3. Um outro problema que afeta conclusões e recomendações, decorre da mistura do trabalho em tempo integral com o realizado em tempo parcial. Nos países onde não há separação, e nos quais o tempo parcial é elevado (o que é comum na Europa), a extensão da jornada semanal tende a ser deprimida.
Quando se faz a separação, o número de horas trabalhadas pelas pessoas em regime de tempo integral, sobe. Na União Européia, por exemplo, a jornada semanal média contratada salta de 38,6 para 40,5 horas. Na Áustria, Irlanda e Suécia, elas passam de 38,5, 39,0 e 40,0 para 40,1 horas (nos três casos).
4. Há mais uma complicação. Como esse assunto é objeto de negociação, as diferenças de jornadas entre setores, e dentro de cada país, são expressivas. No setor metalúrgico da Alemanha, por exemplo, a jornada semanal contratada, em 1999, foi de apenas 35 horas, enquanto que na Suécia, Portugal e Itália, foi de 40 horas. Se descermos ao nível de empresas, há vários casos, na Alemanha, em que se negociou menos de 35 horas por semana.
É interessante notar, porém, que, apesar da redução de horas de trabalho constituir uma das principais reivindicações dos sindicatos da União Européia, nos anos recentes, a jornada semanal contratada ficou praticamente inalterada. Essa jornada foi de 38,7 horas, em 1998, e 38,6, em 1999. Mesmo no setor metalúrgico dos países da União Européia, onde militam sindicatos batalhadores, a jornada semanal contratada, em 1999, foi de 38,4 horas - bem próxima da média de todos os setores (38,6).
De tudo isso depreende-se que a definição e mensuração da jornada de trabalho constituem assuntos complexos. A mistura de conceitos e de medidas pode levar os interlocutores a discutir coisas diferentes sob o mesmo nome.
A jornada legal é um mero marco de orientação, e tende a ficar estável por muito tempo. Na maioria dos países, a jornada de trabalho tem sido reduzida ou ampliada por meio de negociação coletiva, o que tem permitido os ajustes de custo, do lado da empresa, e o aumento do emprego, do lado dos trabalhadores.
A jornada de trabalho semanal começa a ser substituída pela jornada anual.
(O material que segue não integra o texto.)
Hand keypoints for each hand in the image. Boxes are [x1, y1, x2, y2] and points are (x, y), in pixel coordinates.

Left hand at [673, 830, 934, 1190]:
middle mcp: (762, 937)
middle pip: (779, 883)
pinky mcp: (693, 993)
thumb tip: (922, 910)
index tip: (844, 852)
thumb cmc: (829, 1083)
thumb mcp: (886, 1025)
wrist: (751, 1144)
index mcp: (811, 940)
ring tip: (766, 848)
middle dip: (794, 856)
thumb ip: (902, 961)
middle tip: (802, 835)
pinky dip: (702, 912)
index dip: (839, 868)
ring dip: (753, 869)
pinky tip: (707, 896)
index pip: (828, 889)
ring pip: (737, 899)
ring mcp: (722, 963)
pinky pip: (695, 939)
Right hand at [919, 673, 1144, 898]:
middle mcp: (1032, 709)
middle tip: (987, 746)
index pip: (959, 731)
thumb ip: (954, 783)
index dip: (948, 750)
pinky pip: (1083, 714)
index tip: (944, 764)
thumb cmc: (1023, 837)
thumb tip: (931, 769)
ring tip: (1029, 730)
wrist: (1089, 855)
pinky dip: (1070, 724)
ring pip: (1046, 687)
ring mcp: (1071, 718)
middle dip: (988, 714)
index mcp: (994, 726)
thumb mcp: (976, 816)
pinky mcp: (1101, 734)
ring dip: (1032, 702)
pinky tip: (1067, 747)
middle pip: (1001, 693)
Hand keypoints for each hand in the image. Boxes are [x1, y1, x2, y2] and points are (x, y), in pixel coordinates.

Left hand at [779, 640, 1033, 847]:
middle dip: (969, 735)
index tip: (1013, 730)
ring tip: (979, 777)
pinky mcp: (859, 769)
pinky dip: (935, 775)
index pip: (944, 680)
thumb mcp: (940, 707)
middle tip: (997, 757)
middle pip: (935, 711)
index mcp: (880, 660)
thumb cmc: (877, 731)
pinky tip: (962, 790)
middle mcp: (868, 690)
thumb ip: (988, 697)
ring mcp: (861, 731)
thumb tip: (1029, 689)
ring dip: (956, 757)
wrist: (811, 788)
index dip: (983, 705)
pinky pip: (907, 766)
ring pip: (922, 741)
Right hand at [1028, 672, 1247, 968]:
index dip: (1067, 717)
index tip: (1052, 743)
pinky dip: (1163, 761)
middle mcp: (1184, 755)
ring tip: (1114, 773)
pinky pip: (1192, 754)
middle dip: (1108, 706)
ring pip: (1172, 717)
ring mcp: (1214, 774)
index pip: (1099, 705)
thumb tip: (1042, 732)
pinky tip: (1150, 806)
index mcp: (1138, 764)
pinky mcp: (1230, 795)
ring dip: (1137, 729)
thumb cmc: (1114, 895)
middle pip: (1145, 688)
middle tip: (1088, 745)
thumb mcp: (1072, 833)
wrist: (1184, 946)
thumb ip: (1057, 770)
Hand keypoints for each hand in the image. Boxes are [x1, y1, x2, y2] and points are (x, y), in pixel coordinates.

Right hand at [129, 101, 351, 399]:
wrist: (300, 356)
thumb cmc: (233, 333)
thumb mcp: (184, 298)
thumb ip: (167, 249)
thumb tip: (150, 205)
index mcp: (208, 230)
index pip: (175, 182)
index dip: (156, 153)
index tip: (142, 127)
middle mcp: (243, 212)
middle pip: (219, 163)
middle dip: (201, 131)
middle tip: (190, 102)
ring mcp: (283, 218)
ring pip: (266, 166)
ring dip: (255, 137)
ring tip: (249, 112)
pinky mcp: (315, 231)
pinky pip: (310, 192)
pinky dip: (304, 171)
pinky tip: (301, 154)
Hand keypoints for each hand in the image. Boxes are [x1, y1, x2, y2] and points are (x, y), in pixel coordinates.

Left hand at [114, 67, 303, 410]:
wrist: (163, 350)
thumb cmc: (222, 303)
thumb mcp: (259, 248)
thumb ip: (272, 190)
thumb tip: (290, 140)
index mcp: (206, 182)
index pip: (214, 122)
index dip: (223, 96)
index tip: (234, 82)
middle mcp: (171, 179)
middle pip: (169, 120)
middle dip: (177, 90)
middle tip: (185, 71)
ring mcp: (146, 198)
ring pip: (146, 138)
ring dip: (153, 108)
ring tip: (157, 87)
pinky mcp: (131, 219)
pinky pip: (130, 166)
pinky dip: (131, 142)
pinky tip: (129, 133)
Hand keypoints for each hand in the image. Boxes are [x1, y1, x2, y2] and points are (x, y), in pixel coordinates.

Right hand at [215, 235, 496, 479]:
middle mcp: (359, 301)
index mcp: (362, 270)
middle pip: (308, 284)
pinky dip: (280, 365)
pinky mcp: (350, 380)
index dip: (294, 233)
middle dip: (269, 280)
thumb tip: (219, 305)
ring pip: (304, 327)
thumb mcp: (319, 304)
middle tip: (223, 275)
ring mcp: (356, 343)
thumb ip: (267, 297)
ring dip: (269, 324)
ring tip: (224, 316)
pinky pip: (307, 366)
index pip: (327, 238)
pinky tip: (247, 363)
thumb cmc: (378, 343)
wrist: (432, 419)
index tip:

Do ponto de vista da pesquisa, esta é melhor para captar o uso de horas extras. Do ponto de vista prático, é mais útil para acomodar as flutuações sazonais, picos de demanda ou esfriamento das recessões.
Neste momento em que o Brasil discute a redução da jornada de trabalho, parece de aconselhável levar em conta essas nuanças de definição, mensuração e método de modificação da jornada de trabalho. Nesse extenso cardápio de opções, o primeiro passo é escolher o prato, em seguida, os talheres e, finalmente, pagar a conta.